▸ WHAT IS EXPECTED
In how many lines of the listing below does the word "Tasks" occur? Say only the number.
(STUDY MATERIAL begins)
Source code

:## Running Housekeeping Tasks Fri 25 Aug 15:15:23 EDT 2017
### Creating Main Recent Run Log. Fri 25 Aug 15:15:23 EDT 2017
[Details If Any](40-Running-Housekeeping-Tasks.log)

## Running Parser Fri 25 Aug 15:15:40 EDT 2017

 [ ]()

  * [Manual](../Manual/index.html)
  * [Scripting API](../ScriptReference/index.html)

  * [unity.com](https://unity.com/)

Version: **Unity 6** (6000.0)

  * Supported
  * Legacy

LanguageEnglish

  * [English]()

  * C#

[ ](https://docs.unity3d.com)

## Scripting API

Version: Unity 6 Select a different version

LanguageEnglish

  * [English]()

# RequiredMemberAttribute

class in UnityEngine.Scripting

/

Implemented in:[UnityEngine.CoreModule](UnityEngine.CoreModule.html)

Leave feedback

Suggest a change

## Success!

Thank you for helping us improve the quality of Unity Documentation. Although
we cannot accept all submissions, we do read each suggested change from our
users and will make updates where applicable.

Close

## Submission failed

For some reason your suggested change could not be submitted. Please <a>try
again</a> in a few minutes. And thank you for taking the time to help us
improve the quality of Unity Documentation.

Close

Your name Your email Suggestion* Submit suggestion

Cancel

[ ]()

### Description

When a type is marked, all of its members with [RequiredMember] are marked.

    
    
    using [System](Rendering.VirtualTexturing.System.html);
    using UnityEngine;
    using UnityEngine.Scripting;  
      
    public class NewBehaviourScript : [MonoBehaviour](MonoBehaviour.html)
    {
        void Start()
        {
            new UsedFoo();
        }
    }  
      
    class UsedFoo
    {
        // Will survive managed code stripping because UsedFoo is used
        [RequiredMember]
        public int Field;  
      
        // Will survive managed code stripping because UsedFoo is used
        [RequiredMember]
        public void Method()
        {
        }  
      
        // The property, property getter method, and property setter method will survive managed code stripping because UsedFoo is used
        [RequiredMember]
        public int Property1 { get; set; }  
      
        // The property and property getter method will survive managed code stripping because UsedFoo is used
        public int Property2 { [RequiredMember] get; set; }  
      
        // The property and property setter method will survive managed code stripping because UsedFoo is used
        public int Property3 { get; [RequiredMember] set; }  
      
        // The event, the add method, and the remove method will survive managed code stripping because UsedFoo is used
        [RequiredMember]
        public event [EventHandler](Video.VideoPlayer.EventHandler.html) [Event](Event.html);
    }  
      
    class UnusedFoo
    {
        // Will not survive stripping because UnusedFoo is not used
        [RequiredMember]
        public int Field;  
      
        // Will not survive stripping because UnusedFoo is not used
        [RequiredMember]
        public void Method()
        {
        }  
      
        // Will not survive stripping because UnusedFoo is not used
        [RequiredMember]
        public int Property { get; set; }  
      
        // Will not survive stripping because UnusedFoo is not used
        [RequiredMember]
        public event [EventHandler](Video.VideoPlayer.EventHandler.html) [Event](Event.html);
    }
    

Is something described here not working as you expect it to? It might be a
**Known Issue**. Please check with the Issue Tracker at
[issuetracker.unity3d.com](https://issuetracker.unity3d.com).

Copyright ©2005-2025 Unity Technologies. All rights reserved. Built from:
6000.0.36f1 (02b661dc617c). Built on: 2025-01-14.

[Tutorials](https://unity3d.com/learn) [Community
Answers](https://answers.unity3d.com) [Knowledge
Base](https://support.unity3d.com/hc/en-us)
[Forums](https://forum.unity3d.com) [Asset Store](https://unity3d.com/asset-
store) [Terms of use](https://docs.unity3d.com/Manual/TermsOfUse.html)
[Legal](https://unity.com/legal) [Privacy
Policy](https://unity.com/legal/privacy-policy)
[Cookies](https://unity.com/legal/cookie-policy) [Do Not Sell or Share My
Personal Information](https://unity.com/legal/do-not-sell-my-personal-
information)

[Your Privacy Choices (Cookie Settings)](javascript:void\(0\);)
(STUDY MATERIAL ends)
▸ TASK OUTPUT
2